Cet incendie a-t-il eu des conséquences écologiques dramatiques ? Oui et non. Oui, car une portion de la forêt landaise a été carbonisée. Les pins sont morts et il faut 30 ans pour refaire un arbre. Non, car la superficie du massif des Landes est de 1,3 million d’hectares. En outre, le feu n’a pas que des conséquences négatives. Il ouvre l’espace, crée des clairières et, aux premières pluies, la végétation repousse et à quelle vitesse ! Deux mois après la catastrophe, les graminées atteignent une hauteur de cinquante centimètres, les arbousiers, les ajoncs, les genêts renaissent. Tout le sous-bois reverdit ! Il ne faut pas sous-estimer la force de la nature ! Et compte tenu de la superficie du massif, cet incendie reste marginal. Les commentateurs ont toujours tendance à exagérer. Ils ont fait de ce sinistre une sorte de prophétie de l’Apocalypse. Et, bien évidemment, une conséquence du « réchauffement » mis à toutes les sauces, qu’il vente, neige, pleuve ou pas. Même chose pour la canicule. On a apparemment oublié celle de 2003. Disons-le tout net : ce n’est pas le « feu du siècle » ! Il y a eu, dans le passé, des brasiers beaucoup plus considérables. Ainsi, en 1949, plus de 50 000 hectares de cette même forêt ont brûlé. Cinq fois plus.

Les incendies dans ce massif sont toujours rapides et difficilement contrôlables, pour la bonne raison que les pins contiennent de la résine hautement inflammable.

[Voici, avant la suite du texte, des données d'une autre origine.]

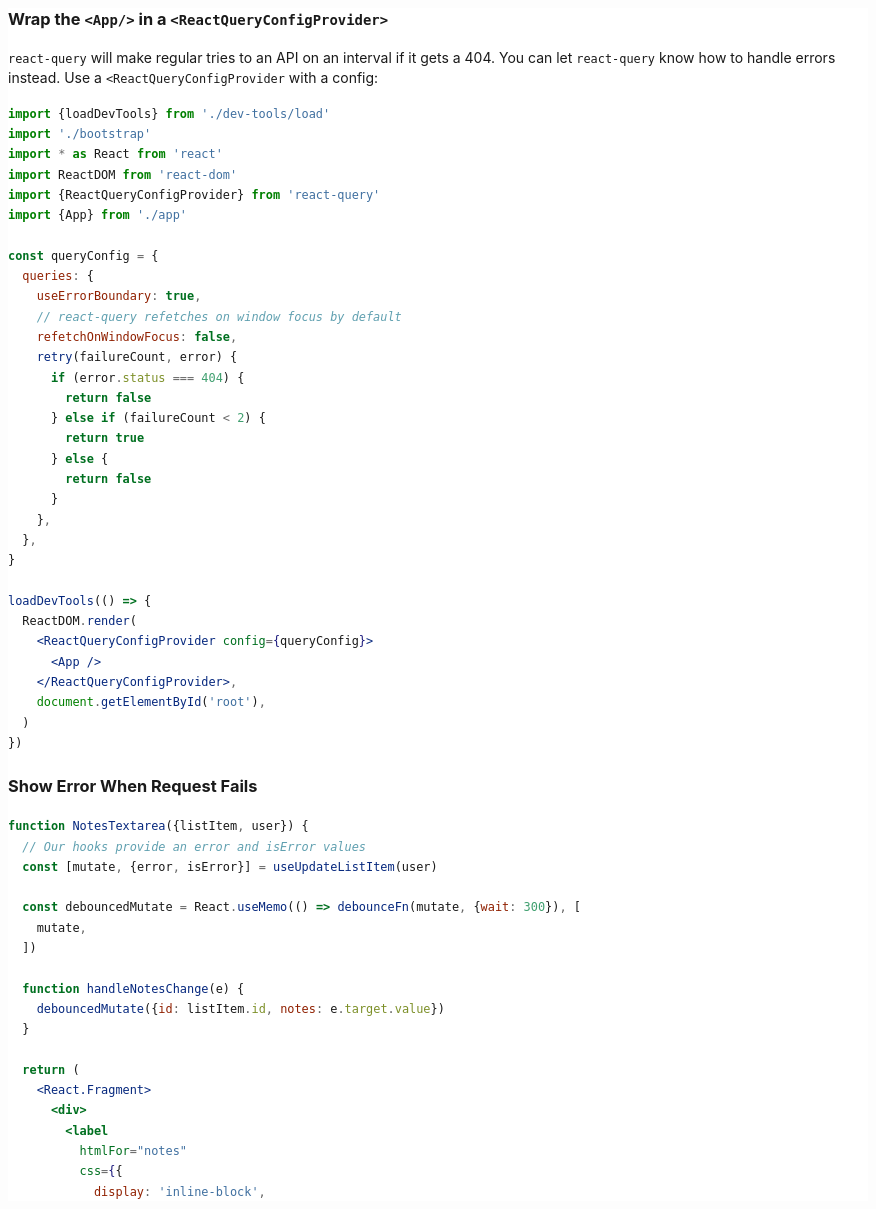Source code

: 

### Wrap the `<App/>` in a `<ReactQueryConfigProvider>`

`react-query` will make regular tries to an API on an interval if it gets a 404. You can let `react-query` know how to handle errors instead. Use a `<ReactQueryConfigProvider` with a config:

```jsx
import {loadDevTools} from './dev-tools/load'
import './bootstrap'
import * as React from 'react'
import ReactDOM from 'react-dom'
import {ReactQueryConfigProvider} from 'react-query'
import {App} from './app'

const queryConfig = {
  queries: {
    useErrorBoundary: true,
    // react-query refetches on window focus by default
    refetchOnWindowFocus: false,
    retry(failureCount, error) {
      if (error.status === 404) {
        return false
      } else if (failureCount < 2) {
        return true
      } else {
        return false
      }
    },
  },
}

loadDevTools(() => {
  ReactDOM.render(
    <ReactQueryConfigProvider config={queryConfig}>
      <App />
    </ReactQueryConfigProvider>,
    document.getElementById('root'),
  )
})

```

### Show Error When Request Fails

```jsx
function NotesTextarea({listItem, user}) {
  // Our hooks provide an error and isError values
  const [mutate, {error, isError}] = useUpdateListItem(user)

  const debouncedMutate = React.useMemo(() => debounceFn(mutate, {wait: 300}), [
    mutate,
  ])

  function handleNotesChange(e) {
    debouncedMutate({id: listItem.id, notes: e.target.value})
  }

  return (
    <React.Fragment>
      <div>
        <label
          htmlFor="notes"
          css={{
            display: 'inline-block',
```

On a prévu de larges coupe-feux mais si la sécheresse sévit trop longtemps – ce qui était le cas – le feu progresse quand même notamment par la tourbe du sous-sol.

Sanglier : explosion en vue !

Convenablement maîtrisé, le feu peut être un allié. Il fait partie des techniques agricoles ancestrales pour restaurer les pâturages. En Afrique, on pratique la technique dite « du brûlis » c’est-à-dire que l’on incendie pour obtenir la repousse d’une herbe tendre qu’apprécient les troupeaux. Cette technique a longtemps été pratiquée dans le sud de la France et en Corse.

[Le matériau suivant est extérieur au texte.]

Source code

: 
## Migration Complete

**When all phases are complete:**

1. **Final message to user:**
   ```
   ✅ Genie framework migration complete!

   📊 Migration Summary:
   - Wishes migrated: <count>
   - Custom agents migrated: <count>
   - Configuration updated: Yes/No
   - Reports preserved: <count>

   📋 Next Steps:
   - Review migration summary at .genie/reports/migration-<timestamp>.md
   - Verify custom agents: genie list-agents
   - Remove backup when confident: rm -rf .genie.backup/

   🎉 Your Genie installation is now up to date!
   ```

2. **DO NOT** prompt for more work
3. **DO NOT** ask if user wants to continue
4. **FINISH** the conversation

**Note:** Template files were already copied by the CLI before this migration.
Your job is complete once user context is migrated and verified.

C’est aujourd’hui interdit un peu partout mais, sur l’île de beauté, par exemple, il arrive encore d’assister à des départs de feu qui ne sont pas tous accidentels…

Pour les chasseurs des zones concernées, c’est aujourd’hui un dilemme. Ne pas chasser le chevreuil, très bien, mais ne pas chasser le sanglier serait une très grosse erreur. Or, la zone brûlée est interdite. Pour Frédéric Mora, c’est une catastrophe. « On tue 400 sangliers par an dans notre ACCA et on a déjà du mal à contenir l’espèce. Tous les sangliers vont se réfugier sur la zone et ce sera une explosion ! »

Des comptages réalisés dans les secteurs incendiés ont montré, en effet, que les sangliers étaient revenus et semblaient s’y plaire.

Comme un peu partout en France, la bête noire s’épanouit dans le Sud-Ouest. On la voit sur les golfs, les espaces verts, les ronds-points aux abords des villes et même dans les rues. Interdire la chasse du sanglier sur les zones brûlées est donc une erreur et il faut espérer qu’elle sera corrigée.